In many cases of mucormycosis, patients present clinical manifestations of the fungal infection, but their microbiology reports and cell culture reports do not reflect the same. Keeping this in mind, members of the sub-committee set up by the state government for this infection have proposed a scoring system to diagnose such patients.
Dr Sampath Chandra Prmasad Rao, a skull base surgeon at Manipal Hospital, and a member of the sub-committee on mucormycosis, said, "We've proposed a scoring system for mucormycosis. The problems that we face during treatment and procurement of drugs like Amphotericin are that we need to prove it first, via a histopathology report or a culture report."
"In a lot of cases, among 57 patients treated at Manipal, patients are neither positive in histopathology nor cell culture tests. We have already scored 30-40 patients at our hospital. Mucormycosis is notorious for throwing up a false negative. Such patients are not authorised to get Liposomal Amphotericin B because of the short supply of the drug. We then have to go for other drugs like Isoconazole that are not specific for mucormycosis. This is a problem that we have been facing for the last few months," he said.
Asked how many such patients were there at Manipal, Rao said, "We would never know as they were treated as non-mucormycosis patients. They were sent back after being treated with other drugs. At least 15 patients were there at our hospital. Right now, we only have a confirmed mucormycosis database. That’s precisely the problem."
"Medical literature says only 50% of patients, where histopathology comes positive, come positive in culture. So the scoring system takes into account history of diabetes, Covid, vaccination, and hypoxia. Even if they have negative histopathology reports or culture reports, if their score is high, patients will be categorised as 'probable' or 'likely to have Mucormycosis'. Based on this, the government should be able to make these patients eligible for receiving Amphotericin. The government has accepted our proposal," he added.

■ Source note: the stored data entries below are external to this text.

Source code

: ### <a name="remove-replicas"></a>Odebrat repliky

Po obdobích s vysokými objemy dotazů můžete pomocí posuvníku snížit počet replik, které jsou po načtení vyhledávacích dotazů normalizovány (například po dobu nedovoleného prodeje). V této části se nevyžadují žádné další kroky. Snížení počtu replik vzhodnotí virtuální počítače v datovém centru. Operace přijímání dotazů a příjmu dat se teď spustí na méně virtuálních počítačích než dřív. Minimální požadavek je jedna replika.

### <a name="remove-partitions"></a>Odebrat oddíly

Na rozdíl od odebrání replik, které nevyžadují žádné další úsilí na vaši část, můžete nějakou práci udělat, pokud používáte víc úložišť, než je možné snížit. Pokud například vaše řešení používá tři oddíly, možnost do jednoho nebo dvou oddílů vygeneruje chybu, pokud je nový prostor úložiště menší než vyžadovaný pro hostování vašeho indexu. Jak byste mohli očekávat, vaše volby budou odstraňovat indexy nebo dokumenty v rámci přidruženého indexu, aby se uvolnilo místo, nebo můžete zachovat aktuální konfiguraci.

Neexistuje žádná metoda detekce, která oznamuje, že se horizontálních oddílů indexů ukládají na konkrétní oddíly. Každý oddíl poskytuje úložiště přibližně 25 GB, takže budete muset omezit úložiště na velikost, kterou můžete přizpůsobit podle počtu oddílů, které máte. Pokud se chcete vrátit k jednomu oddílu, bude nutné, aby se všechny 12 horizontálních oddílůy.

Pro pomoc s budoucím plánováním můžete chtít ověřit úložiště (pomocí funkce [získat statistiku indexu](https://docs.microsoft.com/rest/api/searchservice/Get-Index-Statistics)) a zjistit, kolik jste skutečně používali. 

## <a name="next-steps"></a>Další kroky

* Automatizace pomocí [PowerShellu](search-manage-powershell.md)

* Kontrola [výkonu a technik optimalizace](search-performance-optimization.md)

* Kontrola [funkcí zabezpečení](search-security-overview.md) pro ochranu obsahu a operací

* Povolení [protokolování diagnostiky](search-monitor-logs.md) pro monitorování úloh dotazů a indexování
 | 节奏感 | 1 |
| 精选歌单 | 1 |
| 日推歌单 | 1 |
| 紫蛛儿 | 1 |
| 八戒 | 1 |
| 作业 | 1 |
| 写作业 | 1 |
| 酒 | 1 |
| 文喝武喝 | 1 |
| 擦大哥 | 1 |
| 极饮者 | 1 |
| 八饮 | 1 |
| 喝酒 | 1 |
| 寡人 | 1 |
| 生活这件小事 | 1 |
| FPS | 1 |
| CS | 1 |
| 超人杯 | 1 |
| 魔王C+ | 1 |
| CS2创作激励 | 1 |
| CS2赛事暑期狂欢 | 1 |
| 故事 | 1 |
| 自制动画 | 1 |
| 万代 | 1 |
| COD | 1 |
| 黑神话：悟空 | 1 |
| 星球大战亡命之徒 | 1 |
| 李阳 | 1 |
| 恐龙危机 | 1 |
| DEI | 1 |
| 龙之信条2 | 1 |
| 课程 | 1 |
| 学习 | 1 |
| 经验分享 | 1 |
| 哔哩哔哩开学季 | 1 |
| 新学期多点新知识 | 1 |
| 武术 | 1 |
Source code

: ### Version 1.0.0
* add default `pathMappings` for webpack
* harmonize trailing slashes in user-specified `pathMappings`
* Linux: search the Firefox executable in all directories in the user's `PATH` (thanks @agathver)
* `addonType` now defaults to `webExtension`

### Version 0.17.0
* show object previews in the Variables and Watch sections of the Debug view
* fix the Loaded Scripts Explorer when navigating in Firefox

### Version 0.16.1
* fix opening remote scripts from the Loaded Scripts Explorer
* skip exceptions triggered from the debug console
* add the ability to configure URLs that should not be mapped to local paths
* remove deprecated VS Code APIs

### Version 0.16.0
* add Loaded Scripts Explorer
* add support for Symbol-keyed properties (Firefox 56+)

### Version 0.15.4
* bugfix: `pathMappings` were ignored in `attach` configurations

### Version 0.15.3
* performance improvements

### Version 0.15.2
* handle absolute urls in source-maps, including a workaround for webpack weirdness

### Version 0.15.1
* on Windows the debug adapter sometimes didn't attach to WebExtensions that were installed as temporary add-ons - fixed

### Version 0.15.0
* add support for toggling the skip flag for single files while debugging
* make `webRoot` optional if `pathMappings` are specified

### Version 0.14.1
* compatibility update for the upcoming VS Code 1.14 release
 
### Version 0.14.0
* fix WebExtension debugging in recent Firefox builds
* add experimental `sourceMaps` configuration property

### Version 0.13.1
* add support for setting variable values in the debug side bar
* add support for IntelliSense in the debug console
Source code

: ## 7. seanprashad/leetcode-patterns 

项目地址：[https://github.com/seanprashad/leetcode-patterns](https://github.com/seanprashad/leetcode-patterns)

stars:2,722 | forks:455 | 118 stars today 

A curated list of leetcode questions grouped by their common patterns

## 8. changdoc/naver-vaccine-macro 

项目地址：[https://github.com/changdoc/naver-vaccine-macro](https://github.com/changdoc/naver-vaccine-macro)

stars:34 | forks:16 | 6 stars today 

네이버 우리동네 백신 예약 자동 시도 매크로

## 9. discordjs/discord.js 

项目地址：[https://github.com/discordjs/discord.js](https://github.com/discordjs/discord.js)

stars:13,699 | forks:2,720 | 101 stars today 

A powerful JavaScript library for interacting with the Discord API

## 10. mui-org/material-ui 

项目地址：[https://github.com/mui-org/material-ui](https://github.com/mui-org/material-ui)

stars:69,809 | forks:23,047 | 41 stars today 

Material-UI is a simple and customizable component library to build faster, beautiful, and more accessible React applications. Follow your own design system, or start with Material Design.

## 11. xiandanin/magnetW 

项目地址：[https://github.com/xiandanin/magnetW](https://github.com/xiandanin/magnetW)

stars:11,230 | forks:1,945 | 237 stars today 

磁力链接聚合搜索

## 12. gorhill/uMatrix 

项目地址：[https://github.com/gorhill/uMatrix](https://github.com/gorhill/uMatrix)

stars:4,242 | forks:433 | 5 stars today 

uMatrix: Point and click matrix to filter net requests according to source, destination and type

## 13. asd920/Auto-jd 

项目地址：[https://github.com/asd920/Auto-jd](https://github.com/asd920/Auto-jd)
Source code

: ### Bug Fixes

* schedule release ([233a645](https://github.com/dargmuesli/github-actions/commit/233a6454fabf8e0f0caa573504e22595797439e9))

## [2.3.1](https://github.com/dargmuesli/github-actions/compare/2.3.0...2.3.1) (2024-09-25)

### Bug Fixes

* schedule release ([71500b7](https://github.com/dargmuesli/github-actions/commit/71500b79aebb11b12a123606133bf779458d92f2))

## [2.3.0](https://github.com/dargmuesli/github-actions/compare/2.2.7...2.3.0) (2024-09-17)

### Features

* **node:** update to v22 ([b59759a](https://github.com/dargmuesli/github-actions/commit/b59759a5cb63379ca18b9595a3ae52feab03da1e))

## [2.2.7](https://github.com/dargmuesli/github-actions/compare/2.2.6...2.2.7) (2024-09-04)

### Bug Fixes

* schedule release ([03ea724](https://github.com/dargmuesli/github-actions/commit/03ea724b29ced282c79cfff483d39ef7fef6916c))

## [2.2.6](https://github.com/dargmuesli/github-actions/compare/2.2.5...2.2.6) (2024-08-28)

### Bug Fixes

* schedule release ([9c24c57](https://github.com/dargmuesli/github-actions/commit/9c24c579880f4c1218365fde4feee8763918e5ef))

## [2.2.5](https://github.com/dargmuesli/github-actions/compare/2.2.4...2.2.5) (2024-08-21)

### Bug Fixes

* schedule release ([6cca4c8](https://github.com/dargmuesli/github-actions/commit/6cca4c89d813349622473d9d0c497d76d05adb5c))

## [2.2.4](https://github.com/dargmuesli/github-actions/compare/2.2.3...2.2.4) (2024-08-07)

However, when DH spoke to government hospitals, they said they were able to raise indents for Liposomal Amphotericin B, even for suspected patients.
Dr Sujatha Rathod, Director, Minto Hospital, who has overseen treatment of 201 mucormycosis patients at Victoria Hospital, said, "We have also got many patients where clinically they show signs of mucormycosis, but their histopathology or cell culture tests are negative. They may be KOH positive but culture negative. We have procured Liposomal Amphotericin B for suspected patients too." The KOH Test is a quick, inexpensive fungal test to differentiate fungal infection from other skin disorders.
Dr Manoj Kumar, Dean, Bowring and Lady Curzon Hospital, who has overseen treatment of 285 mucormycosis patients, said, "We have also found many cases like this. We have been diagnosing using CT scan, MRI or by clinical manifestations. Even if the reports are negative, we have raised indents for Liposomal Amphotericin B saying they are 'suspected' patients. Many times, cell culture tests do not reflect the growth of mucormycosis. Sometimes, it can also be another fungal infection like aspergillosis or candida (white fungus)."